El sumo asombro estético de ella se inicia con las primeras visiones de la Humanidad de Jesús: por primera vez ‘quiso el Señor mostrarme solas las manos con tan grandísima hermosura, que no lo podría yo encarecer… Sola la hermosura y blancura de una mano es sobre toda nuestra imaginación’ (V 28, 1.11). ‘Parecerá que no era menester mucho esfuerzo para ver unas manos y rostro tan hermoso. Sonlo tanto los cuerpos glorificados, que la gloria que trae consigo ver cosa tan sobrenatural hermosa desatina’ (28, 2). El efluvio de esa belleza del Señor es tal, que sin la mediación de ‘un arrobamiento o éxtasis… sería imposible sufrirla ningún sujeto’ (28,9). ‘Tan imprimida queda aquella majestad y hermosura, que no hay poderla olvidar’ (ib.). Y sigue, en ese mismo pasaje, una catarata de calificativos hiperbólicos que pugnan por traducir el impacto que en ella produjo ese primer encuentro con la belleza trascendente.
Años más tarde, ella misma hará una especie de diagramación de la curvatura producida en su sentido estético al pasar de la degustación de ‘las bellezas’ a la fascinación de ‘la Belleza’ trascendente. Lo escribe así:
‘De ver a Cristo, me quedó imprimida su grandísima hermosura, y la tengo hoy día, porque para esto bastaba sola una vez, ¡cuánto más tantas como el Señor me hace esta merced!… Después que vi la gran hermosura del Señor, no veía a nadie que en su comparación me pareciese bien, ni me ocupase (la memoria); que con poner un poco los ojos de la consideración en la imagen que tengo en mi alma…, todo lo que veo me parece hace asco en comparación de las excelencias y gracias que en este Señor veía… Y tengo por imposible… podérmela nadie ocupar de suerte que, con un poquito de tornarme a ocupar de este Señor, no quede libre’ (V 37, 4).
Es decir, que a la experiencia de la belleza trascendente hermosura de Cristo no se le asigna un supremo peldaño en la escala de la belleza, sino que se la sitúa fuera de toda posible comparación. (A los pasajes citados sobre la belleza de Cristo, habría que añadir el precioso texto sobre la belleza de la Virgen, percibida también místicamente en una de las mariofanías más espléndidamente referidas por la Santa: V 33,14-15).

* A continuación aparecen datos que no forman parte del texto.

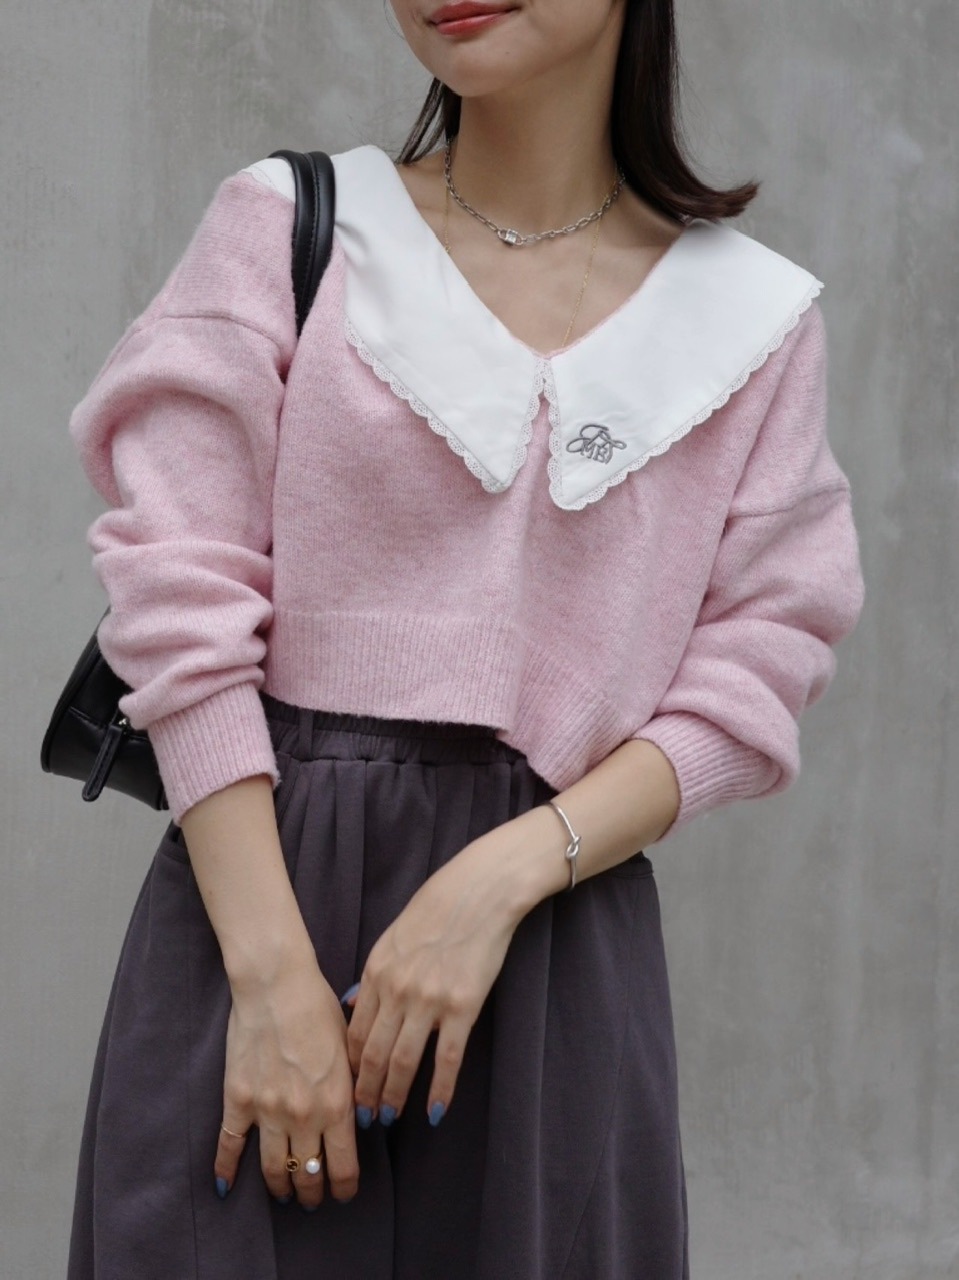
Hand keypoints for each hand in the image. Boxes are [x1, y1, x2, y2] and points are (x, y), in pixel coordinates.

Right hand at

Queda pendiente la pregunta: ¿en qué consiste o cuáles son los ingredientes de esa belleza trascendente, en la apreciación y descripciones de Teresa? No es fácil la respuesta. Como a otros sectores de su experiencia mística, también a éste lo sitúa ella en la zona de lo inefable. Se limita a desglosar alguna que otra faceta. Comparando sus ‘visiones estéticas’ con los cuadros del Greco, se ha apuntado al factor ‘luz/luminosidad/resplandor’ de las descripciones de la Santa, para aproximarles la ‘luz pictórica’ de aquél. (Cf H. Hatzfeld, Estudios literarios sobre la mística española. Madrid 1968: capítulo 6º, ‘Textos teresianos aplicados a la interpretación del Greco’, p. 243-276).

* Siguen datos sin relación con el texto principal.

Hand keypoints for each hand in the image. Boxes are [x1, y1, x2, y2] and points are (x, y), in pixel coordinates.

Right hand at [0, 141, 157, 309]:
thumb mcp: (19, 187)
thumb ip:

Es cierto que, según Teresa, las experiencias místicas ‘visivas’ la introducen en una luz absolutamente nueva. Es ‘una luz, que sin ver luz, alumbra el entendimiento’ (V 27,3). ‘Excede a todo lo que acá se puede imaginar, aun sola la blancura y resplandor. No es resplandor que deslumbre, sino una blancura suave, y el resplandor infuso, que da deleite grandísimo a la vista y no la cansa… Es una luz tan diferente de las de acá, que parece una cosa deslustrada la claridad del sol…’ (28, 4-5). ‘Sola la hermosura y blancura de una mano es sobre toda nuestra imaginación…’ (28, 11). ‘Parécele que toda junta ha estado en otra región muy diferente de esta en que vivimos, adonde se le muestra otra luz tan diferente de la de acá, que si toda su vida ella la estuviera fabricando…, fuera imposible alcanzarla’ (M 6, 5, 7; cf V 38, 2 y 33, 14-15).
Luz, blancura, fulgor son, pues, índices lejanos de la belleza trascendente. Con todo, esa fúlgida irradiación es sólo una faceta de la belleza misma percibida y no descrita por Teresa.